» **DIRECTIONS FOR THIS TASK**: Reproduce every line of the entries below with no changes to wording, spelling, punctuation, or line breaks.

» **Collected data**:
----

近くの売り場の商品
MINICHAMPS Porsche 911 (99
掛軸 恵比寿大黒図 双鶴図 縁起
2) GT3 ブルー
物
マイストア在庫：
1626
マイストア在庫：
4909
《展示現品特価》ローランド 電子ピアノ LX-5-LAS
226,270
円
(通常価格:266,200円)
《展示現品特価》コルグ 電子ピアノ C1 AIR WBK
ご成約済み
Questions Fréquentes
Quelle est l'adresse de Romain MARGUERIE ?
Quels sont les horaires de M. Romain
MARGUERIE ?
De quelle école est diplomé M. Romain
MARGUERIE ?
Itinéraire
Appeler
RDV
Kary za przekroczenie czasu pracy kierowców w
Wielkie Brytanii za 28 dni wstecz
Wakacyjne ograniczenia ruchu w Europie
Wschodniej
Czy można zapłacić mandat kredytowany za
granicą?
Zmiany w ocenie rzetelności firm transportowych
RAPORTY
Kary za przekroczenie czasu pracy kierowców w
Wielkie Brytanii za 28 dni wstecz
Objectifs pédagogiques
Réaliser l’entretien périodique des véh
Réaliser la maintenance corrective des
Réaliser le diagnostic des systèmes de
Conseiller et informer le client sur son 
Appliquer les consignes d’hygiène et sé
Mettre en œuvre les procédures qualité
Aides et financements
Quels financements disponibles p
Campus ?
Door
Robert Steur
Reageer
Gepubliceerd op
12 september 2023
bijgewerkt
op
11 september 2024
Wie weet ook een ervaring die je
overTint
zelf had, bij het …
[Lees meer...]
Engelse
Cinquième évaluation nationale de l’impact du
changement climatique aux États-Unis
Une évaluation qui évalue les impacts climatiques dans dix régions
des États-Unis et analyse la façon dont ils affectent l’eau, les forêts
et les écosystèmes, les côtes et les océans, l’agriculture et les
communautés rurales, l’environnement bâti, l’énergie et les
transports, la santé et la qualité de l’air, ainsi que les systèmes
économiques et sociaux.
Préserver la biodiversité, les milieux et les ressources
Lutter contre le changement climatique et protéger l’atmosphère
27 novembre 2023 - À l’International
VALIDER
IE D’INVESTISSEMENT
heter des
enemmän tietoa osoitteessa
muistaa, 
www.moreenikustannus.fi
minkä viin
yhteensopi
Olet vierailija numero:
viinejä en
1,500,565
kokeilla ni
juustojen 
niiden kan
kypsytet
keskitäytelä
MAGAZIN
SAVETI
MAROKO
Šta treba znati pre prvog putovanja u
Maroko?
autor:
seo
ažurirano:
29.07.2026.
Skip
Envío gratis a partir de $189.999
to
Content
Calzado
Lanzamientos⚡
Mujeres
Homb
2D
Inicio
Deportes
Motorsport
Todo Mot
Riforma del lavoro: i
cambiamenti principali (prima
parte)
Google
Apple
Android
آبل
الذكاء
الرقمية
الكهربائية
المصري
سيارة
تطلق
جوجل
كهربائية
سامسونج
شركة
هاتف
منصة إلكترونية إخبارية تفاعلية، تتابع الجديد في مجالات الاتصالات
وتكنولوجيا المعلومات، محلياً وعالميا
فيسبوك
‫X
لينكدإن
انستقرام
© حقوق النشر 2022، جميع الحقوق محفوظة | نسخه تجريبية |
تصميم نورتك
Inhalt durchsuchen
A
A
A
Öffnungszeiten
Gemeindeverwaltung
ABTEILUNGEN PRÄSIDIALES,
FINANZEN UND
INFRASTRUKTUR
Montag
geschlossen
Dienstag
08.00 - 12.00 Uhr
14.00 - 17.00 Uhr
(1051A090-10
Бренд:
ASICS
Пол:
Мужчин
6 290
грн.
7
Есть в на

----

» **WRITTEN REPLY**:
近くの売り場の商品
MINICHAMPS Porsche 911 (99
掛軸 恵比寿大黒図 双鶴図 縁起
2) GT3 ブルー
物
マイストア在庫：
1626
マイストア在庫：
4909
《展示現品特価》ローランド 電子ピアノ LX-5-LAS
226,270
円
(通常価格:266,200円)
《展示現品特価》コルグ 電子ピアノ C1 AIR WBK
ご成約済み
Questions Fréquentes
Quelle est l'adresse de Romain MARGUERIE ?
Quels sont les horaires de M. Romain
MARGUERIE ?
De quelle école est diplomé M. Romain
MARGUERIE ?
Itinéraire
Appeler
RDV
Kary za przekroczenie czasu pracy kierowców w
Wielkie Brytanii za 28 dni wstecz
Wakacyjne ograniczenia ruchu w Europie
Wschodniej
Czy można zapłacić mandat kredytowany za
granicą?
Zmiany w ocenie rzetelności firm transportowych
RAPORTY
Kary za przekroczenie czasu pracy kierowców w
Wielkie Brytanii za 28 dni wstecz
Objectifs pédagogiques
Réaliser l’entretien périodique des véh
Réaliser la maintenance corrective des
Réaliser le diagnostic des systèmes de
Conseiller et informer le client sur son 
Appliquer les consignes d’hygiène et sé
Mettre en œuvre les procédures qualité
Aides et financements
Quels financements disponibles p
Campus ?
Door
Robert Steur
Reageer
Gepubliceerd op
12 september 2023
bijgewerkt
op
11 september 2024
Wie weet ook een ervaring die je
overTint
zelf had, bij het …
[Lees meer...]
Engelse
Cinquième évaluation nationale de l’impact du
changement climatique aux États-Unis
Une évaluation qui évalue les impacts climatiques dans dix régions
des États-Unis et analyse la façon dont ils affectent l’eau, les forêts
et les écosystèmes, les côtes et les océans, l’agriculture et les
communautés rurales, l’environnement bâti, l’énergie et les
transports, la santé et la qualité de l’air, ainsi que les systèmes
économiques et sociaux.
Préserver la biodiversité, les milieux et les ressources
Lutter contre le changement climatique et protéger l’atmosphère
27 novembre 2023 - À l’International
VALIDER
IE D’INVESTISSEMENT
heter des
enemmän tietoa osoitteessa
muistaa, 
www.moreenikustannus.fi
minkä viin
yhteensopi
Olet vierailija numero:
viinejä en
1,500,565
kokeilla ni
juustojen 
niiden kan
kypsytet
keskitäytelä
MAGAZIN
SAVETI
MAROKO
Šta treba znati pre prvog putovanja u
Maroko?
autor:
seo
ažurirano:
29.07.2026.
Skip
Envío gratis a partir de $189.999
to
Content
Calzado
Lanzamientos⚡
Mujeres
Homb
2D
Inicio
Deportes
Motorsport
Todo Mot
Riforma del lavoro: i
cambiamenti principali (prima
parte)
Google
Apple
Android
آبل
الذكاء
الرقمية
الكهربائية
المصري
سيارة
تطلق
جوجل
كهربائية
سامسونج
شركة
هاتف
منصة إلكترونية إخبارية تفاعلية، تتابع الجديد في مجالات الاتصالات
وتكنولوجيا المعلومات، محلياً وعالميا
فيسبوك
‫X
لينكدإن
انستقرام
© حقوق النشر 2022، جميع الحقوق محفوظة | نسخه تجريبية |
تصميم نورتك
Inhalt durchsuchen
A
A
A
Öffnungszeiten
Gemeindeverwaltung
ABTEILUNGEN PRÄSIDIALES,
FINANZEN UND
INFRASTRUKTUR
Montag
geschlossen
Dienstag
08.00 - 12.00 Uhr
14.00 - 17.00 Uhr
(1051A090-10
Бренд:
ASICS
Пол:
Мужчин
6 290
грн.
7
Есть в на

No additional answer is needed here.